While I’m on the subject of vocabulary, I should repeat myself a bit and talk about … well, repeating yourself. I know many how-to write books say to avoid a small vocabulary, to use instead unique or different terms instead of the same word over and over again. Sound advice, except when it comes to pornography: penis in the first paragraph, then a cock in the second, pole in the third, shaft in the forth, member in the fifth, lamppost in the sixth … get where this is going? For smut, using just one, or maybe two, words for the same thing is fine — better than a spiraling descent of ridiculous metaphors and more and more obscure terms.

One of the best ways to avoid this problem is to describe parts of the character’s anatomy rather than using a simple, general word. For example, lips, clit, glans, balls, shaft (when specific, it’s fine, but not as a general word for cock), mons, etc. Not only does this give you more flexibility, but it can be wonderfully evocative, creating a complex image rather than a fuzzy impression of the party going on in your characters’ pants.

The bottom line is that while there is a core similarity between a good erotic story and any other genre, there are a few important stylistic differences — and, as the old saying goes viva la difference!

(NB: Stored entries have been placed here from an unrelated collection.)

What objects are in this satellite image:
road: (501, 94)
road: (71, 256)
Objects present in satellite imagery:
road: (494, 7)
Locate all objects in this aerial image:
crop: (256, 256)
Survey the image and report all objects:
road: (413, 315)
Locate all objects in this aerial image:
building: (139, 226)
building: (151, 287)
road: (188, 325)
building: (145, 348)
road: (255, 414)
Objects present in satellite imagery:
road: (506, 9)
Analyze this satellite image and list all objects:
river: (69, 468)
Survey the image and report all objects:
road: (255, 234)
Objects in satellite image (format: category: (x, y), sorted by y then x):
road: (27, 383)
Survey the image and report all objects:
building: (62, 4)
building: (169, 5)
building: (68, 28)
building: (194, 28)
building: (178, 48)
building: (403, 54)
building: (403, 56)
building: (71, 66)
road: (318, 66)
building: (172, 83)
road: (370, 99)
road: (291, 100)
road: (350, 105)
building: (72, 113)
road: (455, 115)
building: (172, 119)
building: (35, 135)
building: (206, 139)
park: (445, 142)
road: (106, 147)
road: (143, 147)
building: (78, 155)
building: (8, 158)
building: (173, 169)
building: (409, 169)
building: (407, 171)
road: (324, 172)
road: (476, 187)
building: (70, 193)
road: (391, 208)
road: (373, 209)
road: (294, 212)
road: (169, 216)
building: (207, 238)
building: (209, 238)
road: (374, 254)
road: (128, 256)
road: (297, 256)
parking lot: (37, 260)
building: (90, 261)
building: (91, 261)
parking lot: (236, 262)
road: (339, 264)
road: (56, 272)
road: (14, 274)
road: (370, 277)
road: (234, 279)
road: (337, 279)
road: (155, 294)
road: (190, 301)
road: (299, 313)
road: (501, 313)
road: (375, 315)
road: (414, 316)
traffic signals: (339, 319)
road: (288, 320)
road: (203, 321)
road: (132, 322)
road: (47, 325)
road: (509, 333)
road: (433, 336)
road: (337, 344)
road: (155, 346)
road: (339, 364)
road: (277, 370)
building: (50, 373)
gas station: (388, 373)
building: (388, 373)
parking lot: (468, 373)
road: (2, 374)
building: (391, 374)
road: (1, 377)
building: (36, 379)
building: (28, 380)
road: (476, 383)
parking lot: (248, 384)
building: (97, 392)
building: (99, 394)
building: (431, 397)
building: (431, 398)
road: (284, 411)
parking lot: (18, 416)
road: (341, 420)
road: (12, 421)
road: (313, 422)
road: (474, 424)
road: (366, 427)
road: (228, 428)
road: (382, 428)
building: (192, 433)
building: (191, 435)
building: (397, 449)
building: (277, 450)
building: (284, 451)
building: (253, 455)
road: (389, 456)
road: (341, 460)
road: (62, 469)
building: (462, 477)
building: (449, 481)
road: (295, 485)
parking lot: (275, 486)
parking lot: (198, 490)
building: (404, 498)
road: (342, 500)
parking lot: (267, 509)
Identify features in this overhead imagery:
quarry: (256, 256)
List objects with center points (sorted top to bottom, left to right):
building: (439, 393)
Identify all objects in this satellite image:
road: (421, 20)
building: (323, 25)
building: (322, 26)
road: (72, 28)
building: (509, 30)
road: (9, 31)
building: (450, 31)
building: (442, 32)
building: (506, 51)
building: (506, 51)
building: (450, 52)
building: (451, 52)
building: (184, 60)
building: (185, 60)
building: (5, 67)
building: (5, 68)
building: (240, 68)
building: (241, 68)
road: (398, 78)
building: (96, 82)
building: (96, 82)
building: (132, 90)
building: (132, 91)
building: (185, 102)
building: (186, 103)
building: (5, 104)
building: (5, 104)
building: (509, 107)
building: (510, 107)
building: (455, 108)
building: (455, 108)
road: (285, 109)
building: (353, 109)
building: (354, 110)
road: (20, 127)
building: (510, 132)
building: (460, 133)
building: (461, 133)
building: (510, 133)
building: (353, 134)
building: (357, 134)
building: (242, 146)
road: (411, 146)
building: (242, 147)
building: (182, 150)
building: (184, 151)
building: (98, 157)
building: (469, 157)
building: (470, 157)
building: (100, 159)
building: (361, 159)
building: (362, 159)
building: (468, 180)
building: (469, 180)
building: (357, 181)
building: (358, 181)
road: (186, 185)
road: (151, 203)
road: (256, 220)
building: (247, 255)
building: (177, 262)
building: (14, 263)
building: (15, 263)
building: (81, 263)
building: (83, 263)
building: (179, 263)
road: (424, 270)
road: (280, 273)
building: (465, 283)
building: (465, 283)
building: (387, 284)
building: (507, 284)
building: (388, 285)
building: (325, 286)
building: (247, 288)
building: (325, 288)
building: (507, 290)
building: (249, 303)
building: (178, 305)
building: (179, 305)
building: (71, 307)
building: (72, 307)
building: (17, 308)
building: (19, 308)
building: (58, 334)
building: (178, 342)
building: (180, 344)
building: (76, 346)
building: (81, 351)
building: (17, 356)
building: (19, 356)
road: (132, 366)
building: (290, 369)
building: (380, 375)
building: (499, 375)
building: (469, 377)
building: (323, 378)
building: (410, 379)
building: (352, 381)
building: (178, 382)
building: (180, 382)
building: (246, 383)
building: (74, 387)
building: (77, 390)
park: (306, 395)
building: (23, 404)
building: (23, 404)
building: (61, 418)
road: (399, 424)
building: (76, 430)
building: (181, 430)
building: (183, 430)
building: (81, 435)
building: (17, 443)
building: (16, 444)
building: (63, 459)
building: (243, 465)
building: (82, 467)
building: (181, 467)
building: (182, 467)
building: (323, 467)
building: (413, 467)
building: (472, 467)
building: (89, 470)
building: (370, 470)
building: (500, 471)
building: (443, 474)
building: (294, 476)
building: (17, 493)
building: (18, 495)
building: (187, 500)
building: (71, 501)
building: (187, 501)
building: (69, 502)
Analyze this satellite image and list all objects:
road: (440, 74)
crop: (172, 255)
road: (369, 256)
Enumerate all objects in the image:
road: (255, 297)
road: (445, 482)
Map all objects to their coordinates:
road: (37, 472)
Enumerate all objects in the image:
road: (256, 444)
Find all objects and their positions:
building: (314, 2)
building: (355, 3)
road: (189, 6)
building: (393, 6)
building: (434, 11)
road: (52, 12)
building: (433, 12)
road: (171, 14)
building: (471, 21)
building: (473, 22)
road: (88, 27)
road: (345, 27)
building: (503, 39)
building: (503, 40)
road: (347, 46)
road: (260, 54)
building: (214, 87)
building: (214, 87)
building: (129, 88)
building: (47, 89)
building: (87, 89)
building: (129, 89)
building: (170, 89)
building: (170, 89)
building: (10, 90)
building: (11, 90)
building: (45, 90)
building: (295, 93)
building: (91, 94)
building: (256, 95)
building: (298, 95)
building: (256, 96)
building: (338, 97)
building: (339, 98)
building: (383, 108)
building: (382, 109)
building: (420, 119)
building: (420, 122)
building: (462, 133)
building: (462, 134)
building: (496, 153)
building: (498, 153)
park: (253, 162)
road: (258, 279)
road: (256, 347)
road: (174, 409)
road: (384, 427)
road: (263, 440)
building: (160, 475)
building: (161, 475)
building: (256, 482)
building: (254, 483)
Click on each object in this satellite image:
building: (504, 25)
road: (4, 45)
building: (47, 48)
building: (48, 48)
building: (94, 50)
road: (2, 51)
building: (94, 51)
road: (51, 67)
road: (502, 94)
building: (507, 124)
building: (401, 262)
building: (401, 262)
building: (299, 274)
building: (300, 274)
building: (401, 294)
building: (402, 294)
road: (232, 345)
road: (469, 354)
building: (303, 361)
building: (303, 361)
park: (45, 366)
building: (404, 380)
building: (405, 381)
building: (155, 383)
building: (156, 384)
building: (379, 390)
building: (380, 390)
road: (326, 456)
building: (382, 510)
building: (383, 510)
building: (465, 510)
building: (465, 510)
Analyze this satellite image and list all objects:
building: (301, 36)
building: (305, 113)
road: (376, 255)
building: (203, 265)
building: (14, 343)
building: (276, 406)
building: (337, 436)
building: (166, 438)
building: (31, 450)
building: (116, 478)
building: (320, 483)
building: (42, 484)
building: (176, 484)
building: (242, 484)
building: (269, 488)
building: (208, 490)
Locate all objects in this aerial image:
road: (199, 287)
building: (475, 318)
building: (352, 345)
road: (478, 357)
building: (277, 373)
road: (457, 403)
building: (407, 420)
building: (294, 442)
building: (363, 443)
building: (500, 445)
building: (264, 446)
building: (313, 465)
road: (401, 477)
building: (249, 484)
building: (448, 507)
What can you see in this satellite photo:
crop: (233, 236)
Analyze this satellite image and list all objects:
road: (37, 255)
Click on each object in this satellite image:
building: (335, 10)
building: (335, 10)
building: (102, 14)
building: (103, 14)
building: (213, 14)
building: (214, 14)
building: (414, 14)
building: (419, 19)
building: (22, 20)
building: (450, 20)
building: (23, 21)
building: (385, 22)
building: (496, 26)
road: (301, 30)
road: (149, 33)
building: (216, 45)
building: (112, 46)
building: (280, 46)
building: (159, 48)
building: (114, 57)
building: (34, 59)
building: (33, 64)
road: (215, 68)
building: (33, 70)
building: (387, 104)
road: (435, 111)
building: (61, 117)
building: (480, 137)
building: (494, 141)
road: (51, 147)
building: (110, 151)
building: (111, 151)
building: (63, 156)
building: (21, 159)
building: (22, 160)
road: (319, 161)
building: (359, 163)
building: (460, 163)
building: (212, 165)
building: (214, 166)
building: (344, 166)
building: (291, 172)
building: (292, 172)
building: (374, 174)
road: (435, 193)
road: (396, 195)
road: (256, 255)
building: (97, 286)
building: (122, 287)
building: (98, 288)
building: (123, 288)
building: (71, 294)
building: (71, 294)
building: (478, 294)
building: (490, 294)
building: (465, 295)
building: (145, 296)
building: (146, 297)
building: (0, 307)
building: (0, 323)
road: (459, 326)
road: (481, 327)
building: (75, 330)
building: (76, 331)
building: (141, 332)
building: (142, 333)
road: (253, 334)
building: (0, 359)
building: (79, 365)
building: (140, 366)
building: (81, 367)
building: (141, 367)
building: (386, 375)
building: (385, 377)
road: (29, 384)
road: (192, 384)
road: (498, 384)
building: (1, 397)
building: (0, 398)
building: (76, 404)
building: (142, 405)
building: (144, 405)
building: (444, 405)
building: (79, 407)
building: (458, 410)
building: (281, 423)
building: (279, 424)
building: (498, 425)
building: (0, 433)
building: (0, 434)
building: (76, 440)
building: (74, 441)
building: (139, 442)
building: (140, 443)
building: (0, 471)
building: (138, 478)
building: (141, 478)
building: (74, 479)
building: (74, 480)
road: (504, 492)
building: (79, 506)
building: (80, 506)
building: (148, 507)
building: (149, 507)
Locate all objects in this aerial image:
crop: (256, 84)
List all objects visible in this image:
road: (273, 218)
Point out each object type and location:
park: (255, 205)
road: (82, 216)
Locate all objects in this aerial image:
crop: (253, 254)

Back to history. One thing I like to see in a story has little to do with the words of sex and more to do with the view of sex. Assuming that characters in a story set in Nero’s Rome view sex the same way we do today can result in some clumsy word usage. Certain “types” of sex were rare or seen with disfavor such as in the case of Rome, where noticing or even admiring women’s breasts in a sexual context was a sign of weakness. Just look at the Pompeii mosaics; the prostitutes depicted — no matter what they were doing — kept their boobies wrapped. Therefore, you wouldn’t want to spend too much time waxing poetic on some Roman woman’s tits if your story was set in that time period.

The bottom line is that certain words and ideas work and others don’t. The trick to picking the right words has little to do with the power of them at that moment or your own personal preference as it does with their relevance within the story. “Naughty” words shouldn’t be ones that reach the modern libido, but instead used to keep the reader within the story. Because when you get down to it, an erotic story isn’t about the words but rather what you are saying with them.